我阅读了下面的各种主题,无数次修改了我的代码,包括切换所有解析器(html.parser、html5lib、lxml、xml、lxml-xml) 但似乎没有任何效果。知道是什么导致它在第 5 次迭代后停止吗?我对 python 还是很陌生,所以如果这是我忽略的菜鸟错误,我深表歉意。任何帮助将不胜感激,即使是讽刺的回答:)
Beautiful Soup findAll doesn't find them all
Beautiful Soup 4 find_all don't find links that Beautiful Soup 3 finds
BeautifulSoup fails to parse long view state
Beautifulsoup lost nodes
Missing parts on Beautiful Soup results
我在以下网页上使用了非常相似的代码,并且在抓取 hrefs 时没有遇到任何问题: https://www.walgreens.com/storelistings/storesbystate.jsp?requestType=locator https://www.walgreens.com/storelistings/storesbycity.jsp?requestType=locator&state=AK
我的代码如下:
import requests
from bs4 import BeautifulSoup
local_rg = requests.get('https://www.walgreens.com/storelocator/find.jsp?requestType=locator&state=AK&city=ANCHORAGE&from=localSearch')
local_rg_content = local_rg.content
local_rg_content_src = BeautifulSoup(local_rg_content, 'lxml')
for link in local_rg_content_src.find_all('div'):
local_class = str(link.get('class'))
if str("['address']") in str(local_class):
local_a = link.find_all('a')
for a_link in local_a:
local_href = str(a_link.get('href'))
print(local_href)
我的结果(前 5 个):
- /locator/walgreens-1470+w+北极光+blvd-anchorage-ak-99503/id=15092
- /locator/walgreens-725+e+northern+lights+blvd-anchorage-ak-99503/id=13656
- /locator/walgreens-4353+lake+otis+parkway-anchorage-ak-99508/id=15653
- /locator/walgreens-7600+debarr+rd-anchorage-ak-99504/id=12679
- /locator/walgreens-2197+w+钻石+blvd-anchorage-ak-99515/id=12680
但应该是9:
- /locator/walgreens-1470+w+北极光+blvd-anchorage-ak-99503/id=15092
- /locator/walgreens-725+e+northern+lights+blvd-anchorage-ak-99503/id=13656
- /locator/walgreens-4353+lake+otis+parkway-anchorage-ak-99508/id=15653
- /locator/walgreens-7600+debarr+rd-anchorage-ak-99504/id=12679
- /locator/walgreens-2197+w+钻石+blvd-anchorage-ak-99515/id=12680
- /locator/walgreens-2550+e+88th+ave-anchorage-ak-99507/id=15654
- /locator/walgreens-12405+布兰登+st-anchorage-ak-99515/id=13449
- /locator/walgreens-12051+old+glenn+hwy-eagle+river-ak-99577/id=15362
- /locator/walgreens-1721+e+parks+hwy-wasilla-ak-99654/id=12681
尝试使用 selenium
而不是 requests
来获取页面的源代码。以下是您的操作方法:
from selenium import webdriver
driver = webdriver.Chrome()
driver.get('https://www.walgreens.com/storelocator/find.jsp?requestType=locator&state=AK&city=ANCHORAGE&from=localSearch')

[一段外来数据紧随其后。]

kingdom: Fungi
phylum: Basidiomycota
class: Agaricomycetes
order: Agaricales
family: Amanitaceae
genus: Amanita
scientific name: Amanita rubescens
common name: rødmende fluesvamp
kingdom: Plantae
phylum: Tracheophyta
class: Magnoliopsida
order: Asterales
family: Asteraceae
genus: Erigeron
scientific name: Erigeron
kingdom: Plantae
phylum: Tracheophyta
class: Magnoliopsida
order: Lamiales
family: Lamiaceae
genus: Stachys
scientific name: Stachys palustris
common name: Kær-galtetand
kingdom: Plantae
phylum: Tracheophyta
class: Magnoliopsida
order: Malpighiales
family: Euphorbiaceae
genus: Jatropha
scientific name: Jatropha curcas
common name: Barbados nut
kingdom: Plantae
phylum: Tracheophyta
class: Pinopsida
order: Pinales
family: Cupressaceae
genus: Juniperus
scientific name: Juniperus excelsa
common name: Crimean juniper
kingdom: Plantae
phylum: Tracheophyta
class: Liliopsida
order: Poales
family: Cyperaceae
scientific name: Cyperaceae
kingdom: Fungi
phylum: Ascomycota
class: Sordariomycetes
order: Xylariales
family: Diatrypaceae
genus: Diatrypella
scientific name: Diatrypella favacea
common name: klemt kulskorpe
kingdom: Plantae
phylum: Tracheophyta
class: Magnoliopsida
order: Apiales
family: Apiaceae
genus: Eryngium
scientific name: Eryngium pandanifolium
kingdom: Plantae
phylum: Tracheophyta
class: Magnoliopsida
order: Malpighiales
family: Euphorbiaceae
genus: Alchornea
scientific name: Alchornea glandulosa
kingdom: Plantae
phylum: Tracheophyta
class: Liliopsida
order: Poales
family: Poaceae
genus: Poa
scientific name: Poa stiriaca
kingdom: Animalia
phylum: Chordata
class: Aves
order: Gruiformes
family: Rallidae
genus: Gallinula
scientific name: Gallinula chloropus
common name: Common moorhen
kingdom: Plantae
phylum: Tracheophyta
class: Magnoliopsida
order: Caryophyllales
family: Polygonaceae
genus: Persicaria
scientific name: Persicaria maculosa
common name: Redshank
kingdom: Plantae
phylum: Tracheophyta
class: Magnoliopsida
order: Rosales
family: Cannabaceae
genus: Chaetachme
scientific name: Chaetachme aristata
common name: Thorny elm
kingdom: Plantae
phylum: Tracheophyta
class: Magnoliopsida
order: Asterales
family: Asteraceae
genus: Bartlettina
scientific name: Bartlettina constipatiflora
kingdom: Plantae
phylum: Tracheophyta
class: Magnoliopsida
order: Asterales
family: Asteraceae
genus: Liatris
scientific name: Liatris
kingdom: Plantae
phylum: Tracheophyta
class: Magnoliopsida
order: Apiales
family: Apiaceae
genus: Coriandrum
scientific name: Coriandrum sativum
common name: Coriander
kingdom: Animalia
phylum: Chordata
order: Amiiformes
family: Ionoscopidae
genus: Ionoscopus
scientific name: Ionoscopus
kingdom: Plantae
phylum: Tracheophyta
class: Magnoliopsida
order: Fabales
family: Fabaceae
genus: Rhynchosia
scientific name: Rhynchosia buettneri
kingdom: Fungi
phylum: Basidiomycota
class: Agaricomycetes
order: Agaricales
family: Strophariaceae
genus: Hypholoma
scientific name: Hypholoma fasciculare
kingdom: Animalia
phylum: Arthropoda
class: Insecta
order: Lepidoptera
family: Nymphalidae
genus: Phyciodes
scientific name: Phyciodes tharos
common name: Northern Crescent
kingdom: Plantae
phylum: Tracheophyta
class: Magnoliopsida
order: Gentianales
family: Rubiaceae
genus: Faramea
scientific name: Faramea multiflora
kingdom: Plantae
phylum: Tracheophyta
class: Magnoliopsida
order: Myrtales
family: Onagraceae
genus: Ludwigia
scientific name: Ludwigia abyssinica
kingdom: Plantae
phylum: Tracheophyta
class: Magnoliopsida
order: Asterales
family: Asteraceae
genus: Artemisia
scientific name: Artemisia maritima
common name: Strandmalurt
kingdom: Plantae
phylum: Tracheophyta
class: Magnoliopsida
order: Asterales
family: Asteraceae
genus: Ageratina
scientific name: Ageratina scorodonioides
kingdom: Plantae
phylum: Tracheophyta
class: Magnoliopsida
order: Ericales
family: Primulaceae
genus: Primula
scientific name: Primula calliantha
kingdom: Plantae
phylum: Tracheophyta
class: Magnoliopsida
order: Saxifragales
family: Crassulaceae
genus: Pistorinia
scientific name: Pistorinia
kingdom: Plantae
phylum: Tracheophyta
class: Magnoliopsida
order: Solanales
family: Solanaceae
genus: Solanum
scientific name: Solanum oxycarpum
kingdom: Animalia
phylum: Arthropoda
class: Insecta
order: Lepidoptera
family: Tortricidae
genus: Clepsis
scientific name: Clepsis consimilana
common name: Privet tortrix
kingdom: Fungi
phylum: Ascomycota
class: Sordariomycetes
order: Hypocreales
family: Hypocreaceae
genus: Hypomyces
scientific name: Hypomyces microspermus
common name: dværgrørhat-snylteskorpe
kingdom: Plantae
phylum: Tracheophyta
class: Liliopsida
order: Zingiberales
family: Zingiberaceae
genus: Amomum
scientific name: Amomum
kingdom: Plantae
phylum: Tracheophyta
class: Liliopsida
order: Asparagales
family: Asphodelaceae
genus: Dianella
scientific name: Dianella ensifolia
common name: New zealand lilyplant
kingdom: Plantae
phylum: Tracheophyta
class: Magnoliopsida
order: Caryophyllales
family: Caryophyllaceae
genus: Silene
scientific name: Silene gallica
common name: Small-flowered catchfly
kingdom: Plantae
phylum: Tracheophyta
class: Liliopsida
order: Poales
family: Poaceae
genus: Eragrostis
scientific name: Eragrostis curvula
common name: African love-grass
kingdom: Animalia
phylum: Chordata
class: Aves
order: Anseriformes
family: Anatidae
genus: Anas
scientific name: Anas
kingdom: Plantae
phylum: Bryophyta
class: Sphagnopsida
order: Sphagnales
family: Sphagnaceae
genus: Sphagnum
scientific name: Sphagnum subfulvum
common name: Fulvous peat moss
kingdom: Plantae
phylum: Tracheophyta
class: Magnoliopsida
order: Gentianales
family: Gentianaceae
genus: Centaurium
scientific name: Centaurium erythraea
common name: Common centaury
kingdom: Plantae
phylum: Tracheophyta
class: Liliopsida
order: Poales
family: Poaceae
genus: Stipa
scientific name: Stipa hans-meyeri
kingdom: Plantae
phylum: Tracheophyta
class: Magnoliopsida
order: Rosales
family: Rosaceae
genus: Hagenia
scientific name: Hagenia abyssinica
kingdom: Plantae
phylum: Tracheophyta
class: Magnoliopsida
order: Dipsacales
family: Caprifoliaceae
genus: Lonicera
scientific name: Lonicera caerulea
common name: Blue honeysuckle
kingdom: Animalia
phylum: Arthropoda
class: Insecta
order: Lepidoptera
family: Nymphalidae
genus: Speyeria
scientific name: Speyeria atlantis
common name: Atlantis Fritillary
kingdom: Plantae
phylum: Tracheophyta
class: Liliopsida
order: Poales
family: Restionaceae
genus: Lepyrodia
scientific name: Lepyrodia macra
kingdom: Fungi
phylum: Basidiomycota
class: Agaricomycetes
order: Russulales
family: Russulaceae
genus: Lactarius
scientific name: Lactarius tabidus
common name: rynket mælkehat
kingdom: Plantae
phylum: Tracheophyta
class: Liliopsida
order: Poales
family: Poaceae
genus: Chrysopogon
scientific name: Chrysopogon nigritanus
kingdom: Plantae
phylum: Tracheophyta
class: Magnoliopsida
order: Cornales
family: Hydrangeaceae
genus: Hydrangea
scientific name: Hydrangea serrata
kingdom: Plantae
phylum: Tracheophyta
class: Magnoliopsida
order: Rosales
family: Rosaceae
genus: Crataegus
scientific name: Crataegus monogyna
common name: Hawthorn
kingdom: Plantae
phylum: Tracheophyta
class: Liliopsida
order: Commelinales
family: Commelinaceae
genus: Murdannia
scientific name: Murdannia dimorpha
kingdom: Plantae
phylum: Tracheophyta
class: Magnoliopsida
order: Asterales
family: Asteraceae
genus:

local_rg_content = driver.page_source
driver.close()
local_rg_content_src = BeautifulSoup(local_rg_content, 'lxml')
其余代码相同。这是完整的代码:
from bs4 import BeautifulSoup
from selenium import webdriver
driver = webdriver.Chrome()
driver.get('https://www.walgreens.com/storelocator/find.jsp?requestType=locator&state=AK&city=ANCHORAGE&from=localSearch')
local_rg_content = driver.page_source
driver.close()
local_rg_content_src = BeautifulSoup(local_rg_content, 'lxml')
for link in local_rg_content_src.find_all('div'):
local_class = str(link.get('class'))
if str("['address']") in str(local_class):
local_a = link.find_all('a')
for a_link in local_a:
local_href = str(a_link.get('href'))
print(local_href)
输出:
/locator/walgreens-1470+w+northern+lights+blvd-anchorage-ak-99503/id=15092
/locator/walgreens-725+e+northern+lights+blvd-anchorage-ak-99503/id=13656
/locator/walgreens-4353+lake+otis+parkway-anchorage-ak-99508/id=15653
/locator/walgreens-7600+debarr+rd-anchorage-ak-99504/id=12679
/locator/walgreens-2197+w+dimond+blvd-anchorage-ak-99515/id=12680
/locator/walgreens-2550+e+88th+ave-anchorage-ak-99507/id=15654
/locator/walgreens-12405+brandon+st-anchorage-ak-99515/id=13449
/locator/walgreens-12051+old+glenn+hwy-eagle+river-ak-99577/id=15362
/locator/walgreens-1721+e+parks+hwy-wasilla-ak-99654/id=12681
该页面使用 Ajax 从外部 URL 加载商店信息。您可以使用 requests
/json
模块加载它:
import re
import json
import requests
url = 'https://www.walgreens.com/storelocator/find.jsp?requestType=locator&state=AK&city=ANCHORAGE&from=localSearch'
ajax_url = 'https://www.walgreens.com/locator/v1/stores/search?requestor=search'
m = re.search(r'"lat":([\d.-]+),"lng":([\d.-]+)', requests.get(url).text)
params = {
'lat': m.group(1),
'lng': m.group(2)
}
data = requests.post(ajax_url, json=params).json()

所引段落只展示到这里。